Issue (i): whether a complainant-company could substitute a different authorised representative in place of the person who had earlier represented it.
Analysis: A company is a juristic person and must act through a natural person in court proceedings. The person who represents it is not immutable, and the company may seek substitution when the earlier representative has ceased to have any connection with it. The accused cannot insist that the company must continue with the same individual throughout the proceeding.
Conclusion: The substitution of the authorised representative was permissible and calls for no interference.
Issue (ii): whether evidence already recorded of the earlier authorised representative could be expunged merely because of such substitution.
Analysis: Evidence once recorded forms part of the record and has to be assessed on its own worth at the stage of trial. There is no provision in the Code of Criminal Procedure or the Evidence Act authorising expunction of such evidence merely because the complainant-company changes its representative. The incomplete testimony of the earlier representative therefore could not be wiped out from the record on that ground alone.
Conclusion: The order expunging the recorded evidence was unlawful and was set aside.
Issue (iii): whether the High Court could intervene despite the bar on a second revision.
Analysis: Section 397(3) bars a further revision by the same person after choosing one revisional forum, but the High Court's inherent power may still be exercised to prevent abuse of process or to correct a grave illegality.

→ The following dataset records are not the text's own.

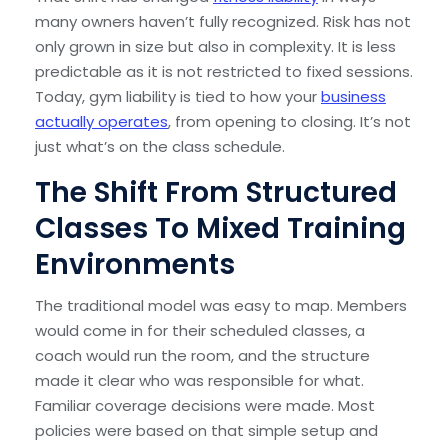
many owners haven’t fully recognized. Risk has not
only grown in size but also in complexity. It is less
predictable as it is not restricted to fixed sessions.
Today, gym liability is tied to how your
business
actually operates
, from opening to closing. It’s not
just what’s on the class schedule.
The Shift From Structured
Classes To Mixed Training
Environments
The traditional model was easy to map. Members
would come in for their scheduled classes, a
coach would run the room, and the structure
made it clear who was responsible for what.
Familiar coverage decisions were made. Most
policies were based on that simple setup and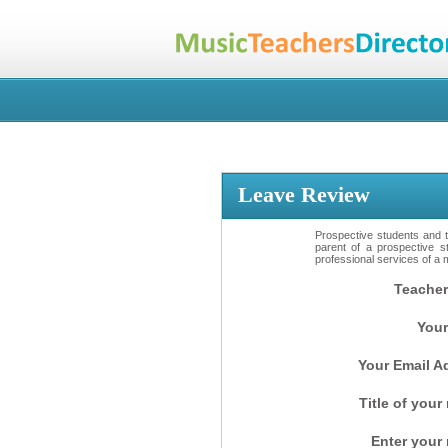
Leave Review
Prospective students and th
parent of a prospective s
professional services of a 
Teacher
Your
Your Email A
Title of your
Enter your 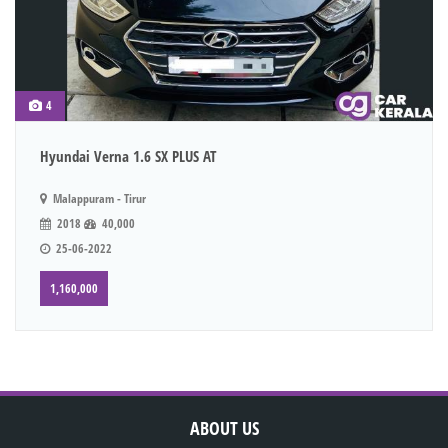
4
Hyundai Verna 1.6 SX PLUS AT
Malappuram - Tirur
2018
40,000
25-06-2022
1,160,000
ABOUT US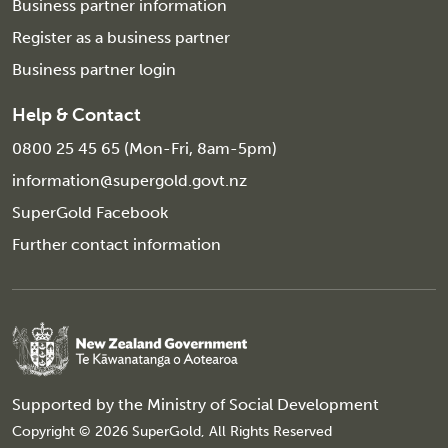
Business partner information
Register as a business partner
Business partner login
Help & Contact
0800 25 45 65 (Mon-Fri, 8am-5pm)
information@supergold.govt.nz
SuperGold Facebook
Further contact information
Supported by the
Ministry of Social Development
Copyright © 2026 SuperGold, All Rights Reserved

Where the impugned order discloses a clear jurisdictional or legal error causing injustice, the High Court is not powerless to act.
Conclusion: The bar on second revision did not prevent corrective interference in the facts of the case.
Final Conclusion: The substitution of the company's representative was upheld, but the direction expunging the earlier evidence was quashed, and the revisional application was disposed of with a partial grant of relief.
Ratio Decidendi: A company may replace its authorised representative during trial, and evidence already recorded cannot be expunged merely because of such substitution; the High Court may correct a clear illegality under its inherent jurisdiction notwithstanding the bar on a second revision.